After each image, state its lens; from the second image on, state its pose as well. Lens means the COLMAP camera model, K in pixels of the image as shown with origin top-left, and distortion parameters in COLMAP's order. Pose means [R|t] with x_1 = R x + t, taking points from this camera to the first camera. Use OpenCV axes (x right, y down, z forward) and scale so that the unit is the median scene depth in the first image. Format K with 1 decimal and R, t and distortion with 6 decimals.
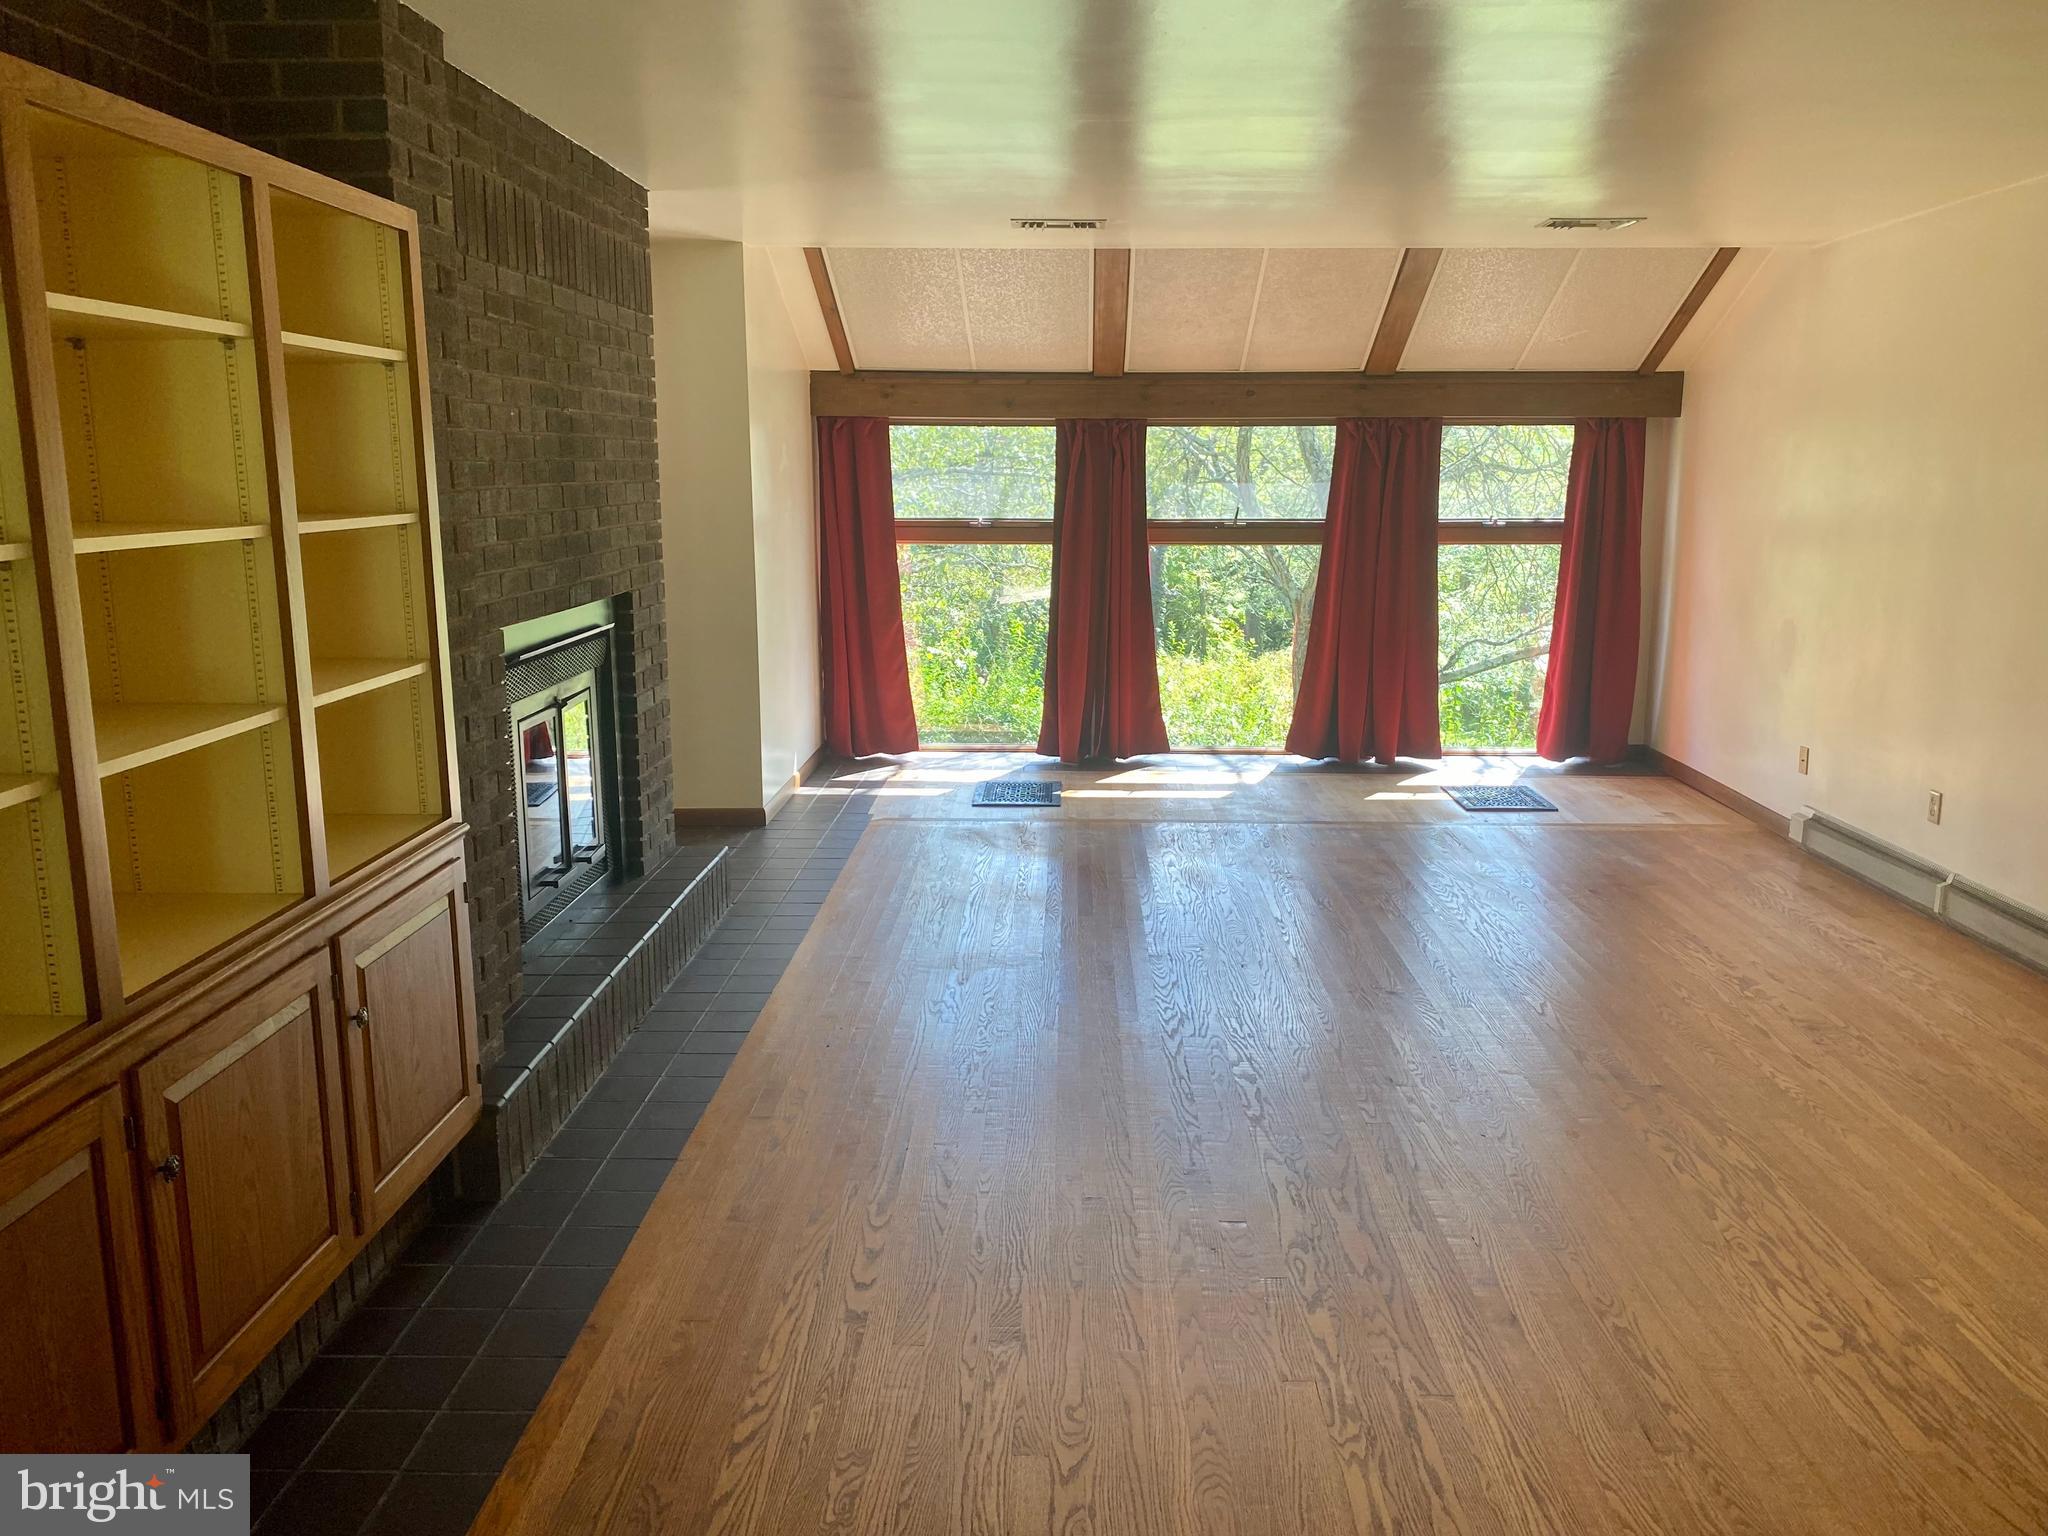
lens RADIAL K [[1551.6, 0, 1024.0], [0, 1551.6, 768.0], [0, 0, 1]] dist [0.037955, -0.083082]
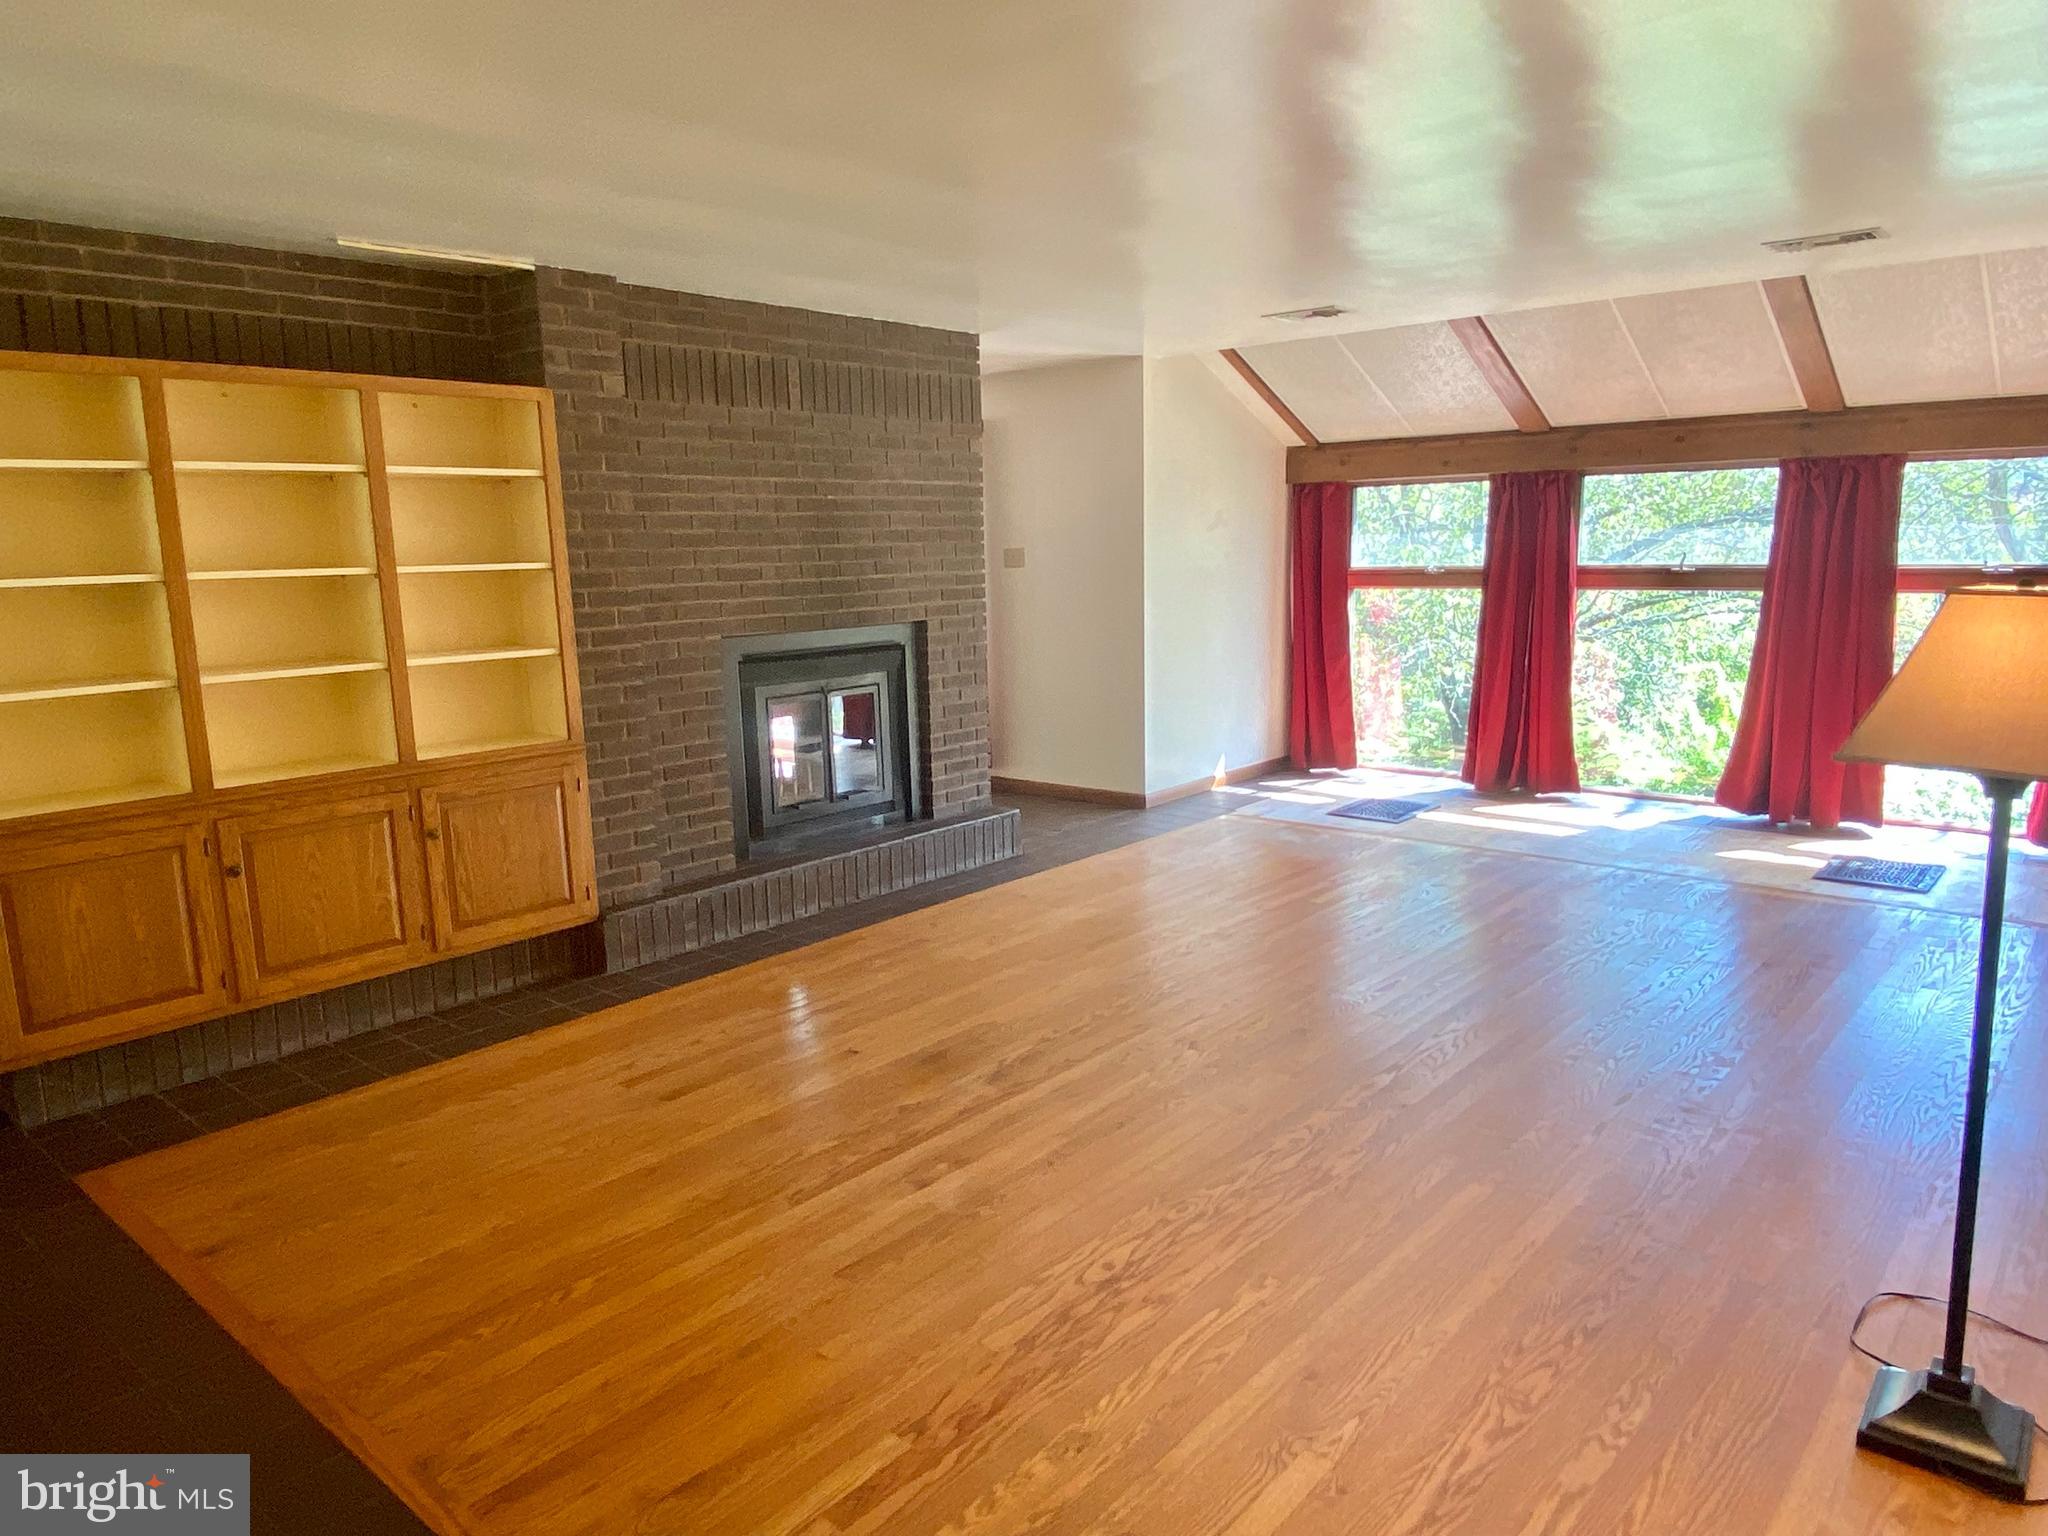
lens RADIAL K [[1350.3, 0, 1012.6], [0, 1350.3, 771.2], [0, 0, 1]] dist [0.098152, -0.123780]
pose [[0.768152, 0.092167, -0.633599, 0.538902], [-0.100026, 0.994709, 0.023427, -0.010176], [0.632406, 0.045381, 0.773307, 0.080428]]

■ ■ ■ ■

__Task requirements__
Leaving out only the pictures, return the material above unchanged.

__Result of this task__
After each image, state its lens; from the second image on, state its pose as well. Lens means the COLMAP camera model, K in pixels of the image as shown with origin top-left, and distortion parameters in COLMAP's order. Pose means [R|t] with x_1 = R x + t, taking points from this camera to the first camera. Use OpenCV axes (x right, y down, z forward) and scale so that the unit is the median scene depth in the first image. Format K with 1 decimal and R, t and distortion with 6 decimals.
lens RADIAL K [[1551.6, 0, 1024.0], [0, 1551.6, 768.0], [0, 0, 1]] dist [0.037955, -0.083082]
lens RADIAL K [[1350.3, 0, 1012.6], [0, 1350.3, 771.2], [0, 0, 1]] dist [0.098152, -0.123780]
pose [[0.768152, 0.092167, -0.633599, 0.538902], [-0.100026, 0.994709, 0.023427, -0.010176], [0.632406, 0.045381, 0.773307, 0.080428]]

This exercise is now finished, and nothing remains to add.